Tak mungkin aku melakukan permainan Ouija bersama teman-teman. Bagaimana jika mereka tahu tentang perasaanku pada Andre. Bisa-bisa mereka akan menertawakan aku. Lebih baik aku bermain sendiri. Aku bertekad akan melakukannya nanti malam di rumah. Lagipula aku bukan seorang penakut. 

*****

Malam telah larut. Papa, mama, dan kakak laki-lakiku sepertinya sudah terlelap. Aku mulai menulis huruf alfabet, angka nol sampai sembilan, begitu juga kata ya dan tidak pada selembar kertas. Pena sudah ada dalam genggaman. Mantra memanggil roh mulai terucap di bibir. 

Aku merasa pena dalam genggaman mulai bergerak sendiri dengan perlahan. Aku hampir tak percaya mantra itu benar-benar berhasil. 

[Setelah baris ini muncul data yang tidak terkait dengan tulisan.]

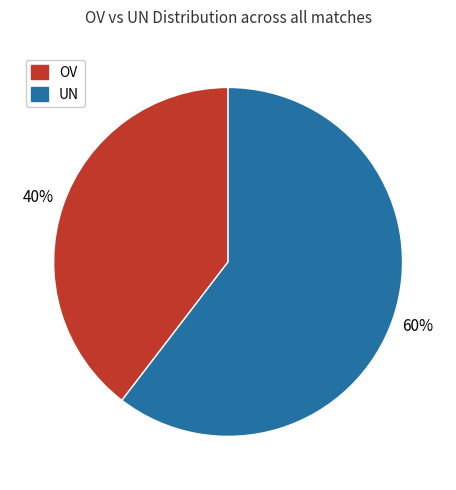

Which slice is the largest?

UN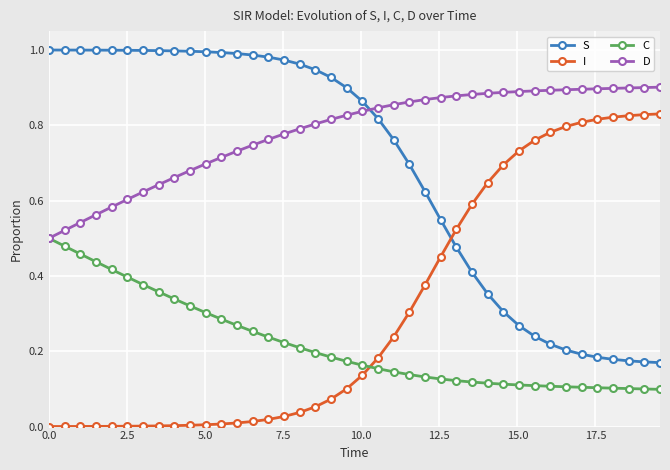

Rank the series by their maximum value, from highest to lowest.

S, D, I, C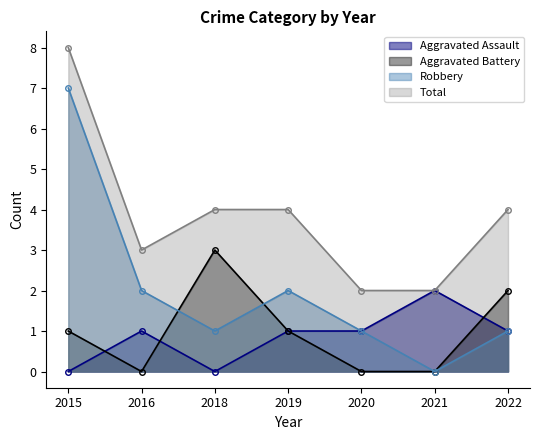

The Robbery series shows 5 at 2021. True or false?

False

Pena bergerak melingkari huruf demi huruf saat aku bertanya siapa nama roh yang berhasil kupanggil. G-I-L-A-N-G, rupanya roh itu seorang pemuda. Dia meninggal saat berusia delapan belas pada tahun 1985 karena sakit. 

"Apakah Andre temanku di sekolah menyukaiku?" 

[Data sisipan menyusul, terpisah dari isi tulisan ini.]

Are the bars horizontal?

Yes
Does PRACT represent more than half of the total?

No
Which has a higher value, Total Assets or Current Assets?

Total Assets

Aku bertanya dengan suara pelan setelah puas berbasa-basi dengan roh itu. Pena mulai bergerak, dan jawabannya sangat membuatku kecewa. Tentu saja Andre takkan menyukaiku. Seharusnya aku sadar diri, bagaimana mungkin gadis cupu seperti ini bisa menarik perhatian ketua OSIS yang sering dikelilingi gadis-gadis cantik. 

"Lalu apakah ada yang menyukaiku?" tanyaku iseng. 

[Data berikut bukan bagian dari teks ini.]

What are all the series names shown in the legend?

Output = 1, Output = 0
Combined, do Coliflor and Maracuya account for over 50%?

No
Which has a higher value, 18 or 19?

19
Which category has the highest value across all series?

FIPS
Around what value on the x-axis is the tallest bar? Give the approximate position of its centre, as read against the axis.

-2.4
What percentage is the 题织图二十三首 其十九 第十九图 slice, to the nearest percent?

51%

A-D-A, jawaban itu tentu membuatku penasaran. 

"Benarkah, siapa itu?" tanyaku lagi. 

A-K-U. Aku menelan ludah dan mulai takut. Hawa dingin seolah tiba-tiba menyergap tubuh. Tanganku sedikit gemetaran. Aku mencoba menyuruh roh itu untuk kembali, tapi dia tak mau. Aku merapal mantra seperti yang diajarkan Dinda, namun tak berhasil. 

"Aku mohon pergilah!" pintaku.

Pena terus berputar pada kata tidak. Dan memutari huruf lain hingga membentuk kalimat, aku mau bersamamu selamanya. Aku mulai menangis ketakutan. Keringat dingin membanjiri dahi. Aku memikirkan cara untuk mengembalikan roh itu, namun sama sekali tak ada ide. Bibirku yang merapal mantra berulang kali pun tetap tak membuat roh Gilang pergi. Tanganku juga tak bisa terlepas dari pena yang tergenggam.

Akhirnya aku berteriak sekencang-kencangnya. Papa dan mama tergopoh-gopoh menghampiriku yang sudah histeris seperti orang gila. 

Sejak hari itu aku tak bisa lagi hidup normal. Roh Gilang setiap saat muncul di sekitarku. 

"Aku ingin bersamamu selamanya," ucapnya.